**GOAL OF THE EXERCISE**
Find "After each view, print" in the entries below; copy that line through the last, exactly, with no pictures.

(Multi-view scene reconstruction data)
▼

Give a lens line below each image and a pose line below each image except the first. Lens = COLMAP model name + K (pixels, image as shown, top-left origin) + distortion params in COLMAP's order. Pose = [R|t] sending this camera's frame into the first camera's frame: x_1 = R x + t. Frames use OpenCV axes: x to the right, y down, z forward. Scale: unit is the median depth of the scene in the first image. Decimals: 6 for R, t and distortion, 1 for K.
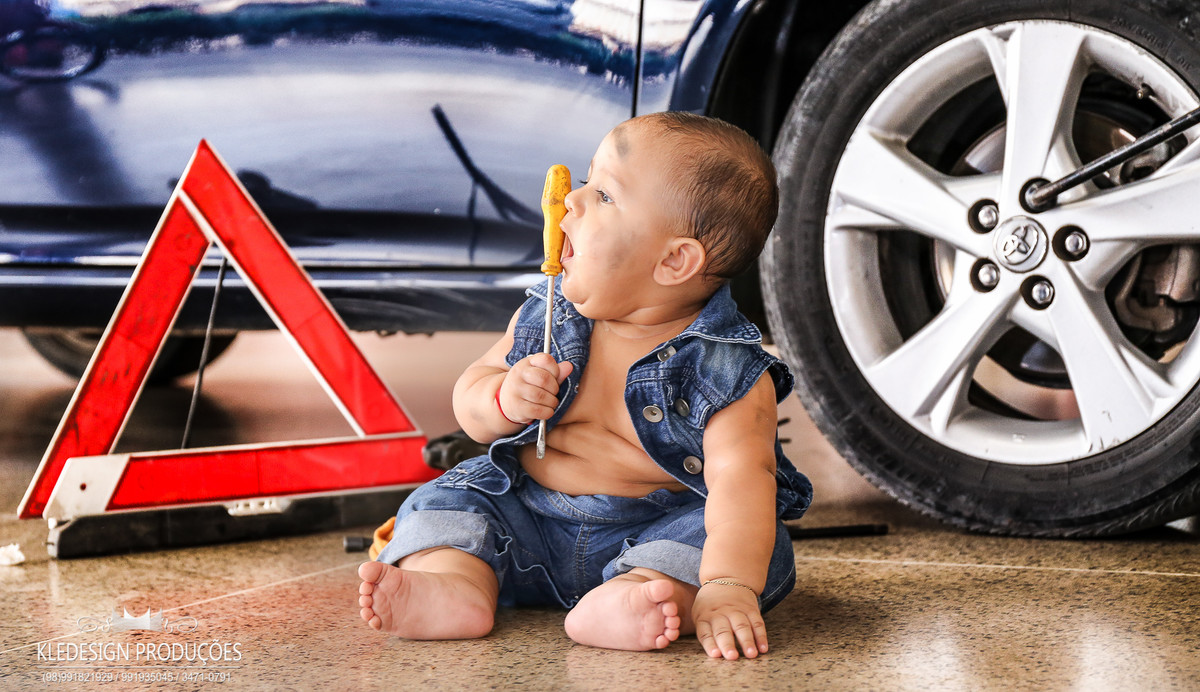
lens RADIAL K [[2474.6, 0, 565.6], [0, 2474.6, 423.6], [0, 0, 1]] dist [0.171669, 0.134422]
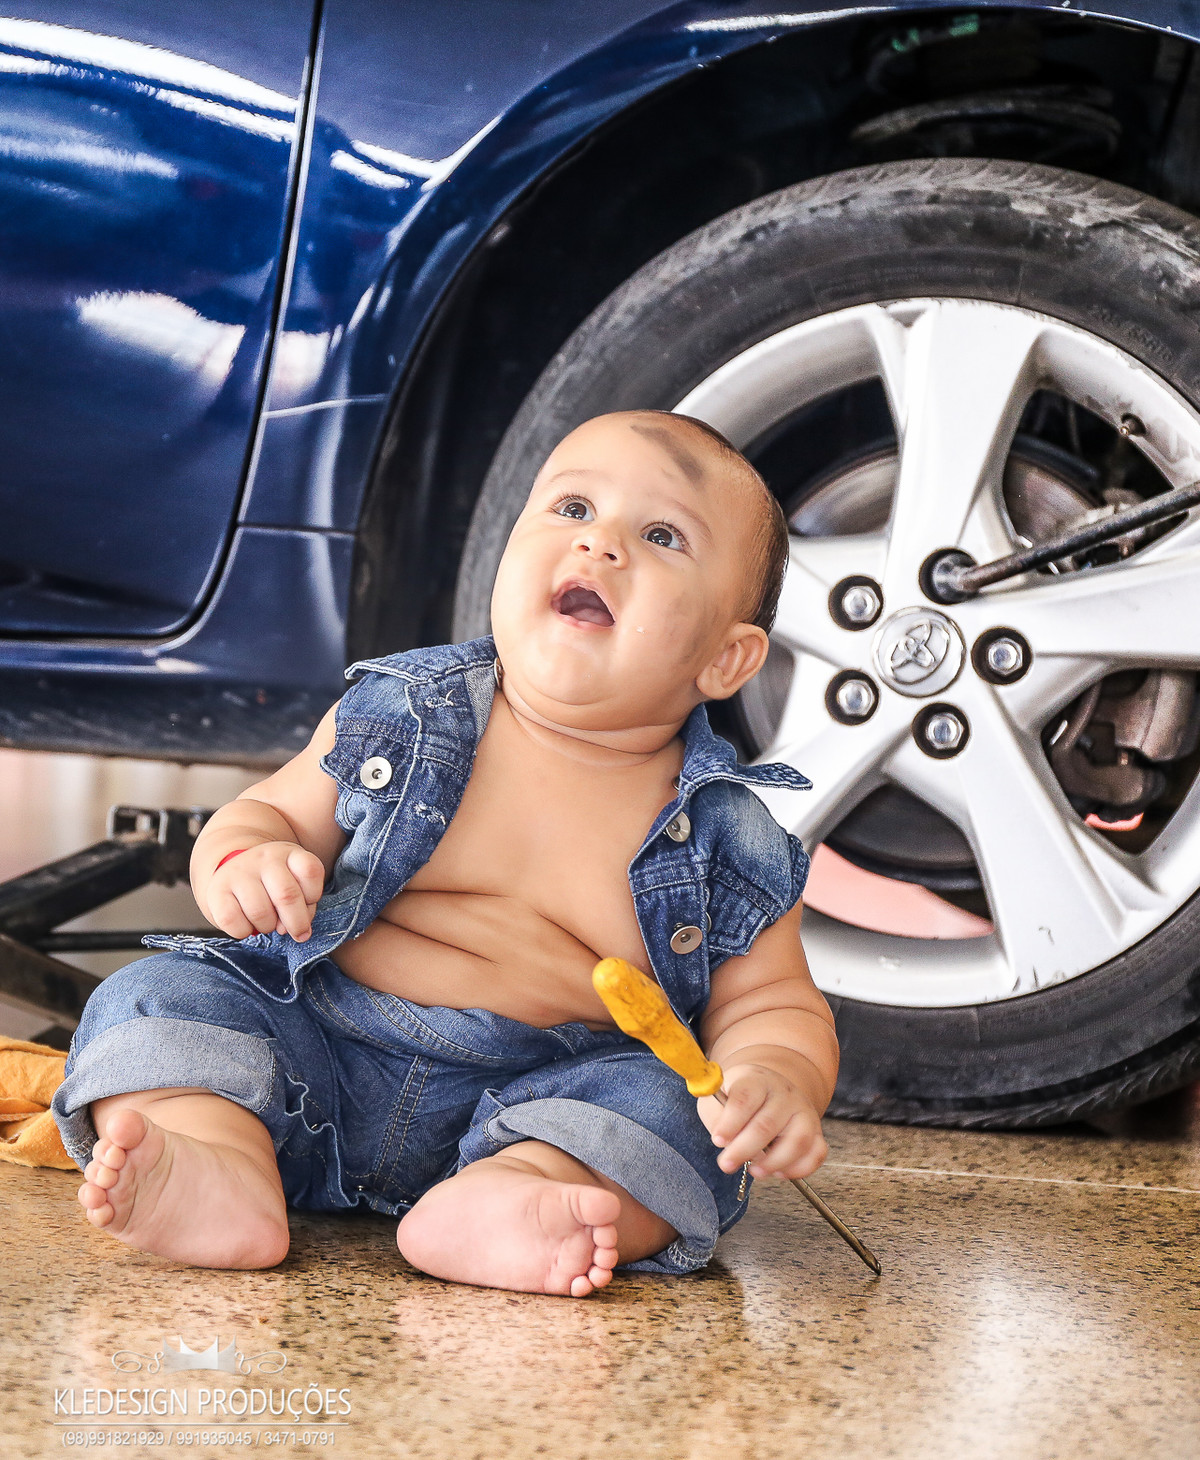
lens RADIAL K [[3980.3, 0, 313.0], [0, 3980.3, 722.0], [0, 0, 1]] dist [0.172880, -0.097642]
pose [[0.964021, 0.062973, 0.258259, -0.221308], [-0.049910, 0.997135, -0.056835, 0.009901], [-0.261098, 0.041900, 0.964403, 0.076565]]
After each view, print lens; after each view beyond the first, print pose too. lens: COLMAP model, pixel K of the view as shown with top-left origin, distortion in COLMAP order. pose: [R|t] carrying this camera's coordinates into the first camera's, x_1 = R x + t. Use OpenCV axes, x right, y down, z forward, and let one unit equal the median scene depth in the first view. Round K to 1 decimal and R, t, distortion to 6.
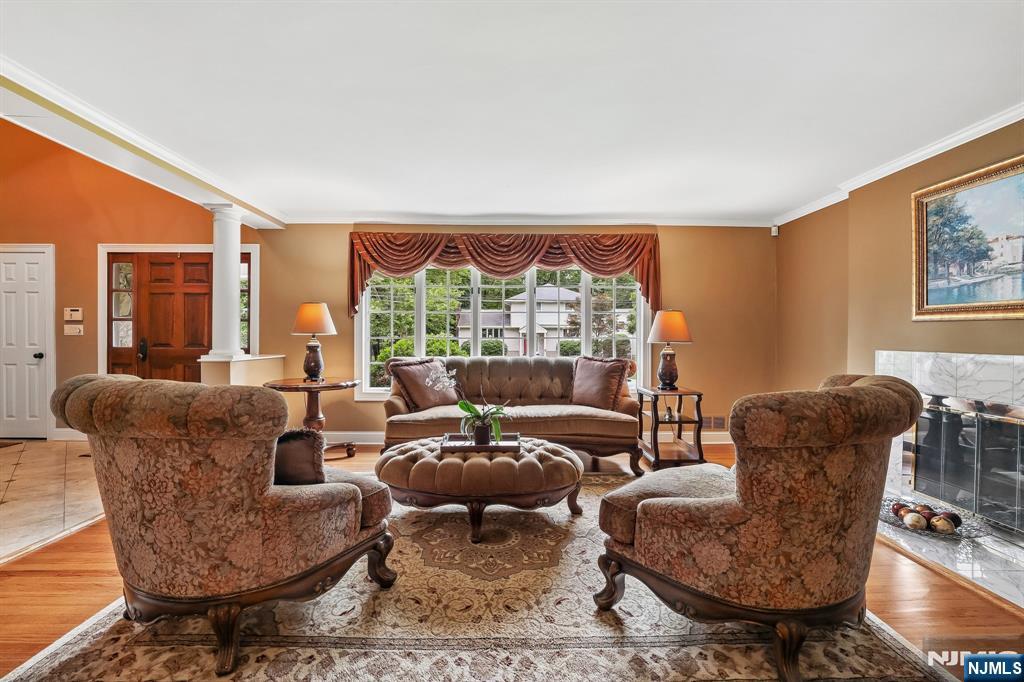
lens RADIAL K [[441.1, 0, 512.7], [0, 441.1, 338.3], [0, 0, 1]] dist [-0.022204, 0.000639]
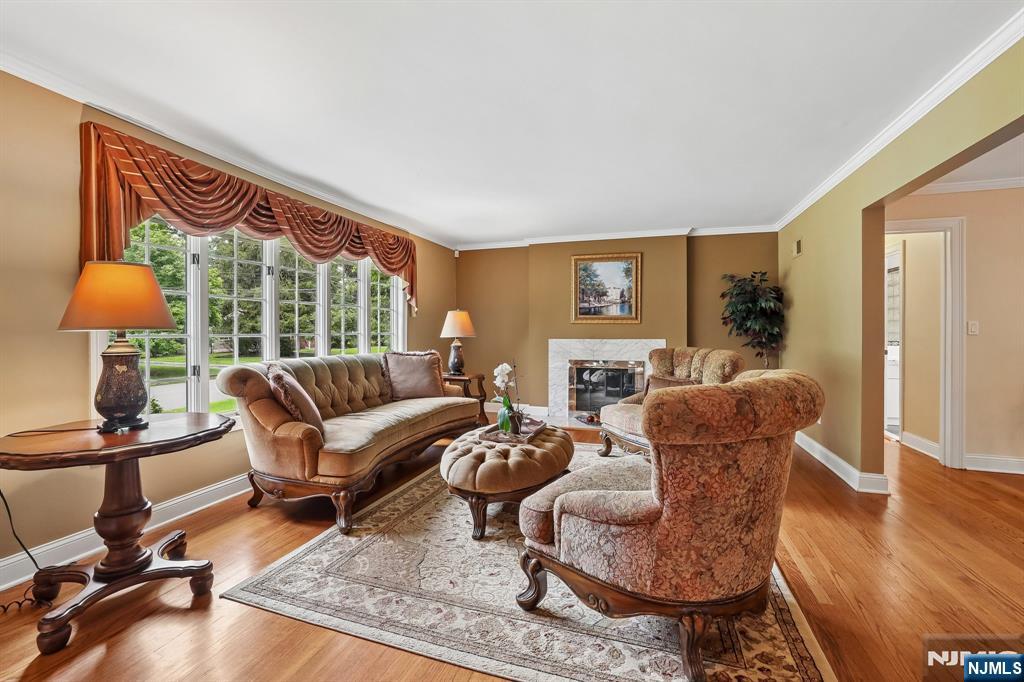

▲

**YOUR SOLUTION**
After each view, print lens; after each view beyond the first, print pose too. lens: COLMAP model, pixel K of the view as shown with top-left origin, distortion in COLMAP order. pose: [R|t] carrying this camera's coordinates into the first camera's, x_1 = R x + t. Use OpenCV axes, x right, y down, z forward, and let one unit equal the median scene depth in the first view. Round K to 1 decimal and R, t, distortion to 6.
lens RADIAL K [[441.1, 0, 512.7], [0, 441.1, 338.3], [0, 0, 1]] dist [-0.022204, 0.000639]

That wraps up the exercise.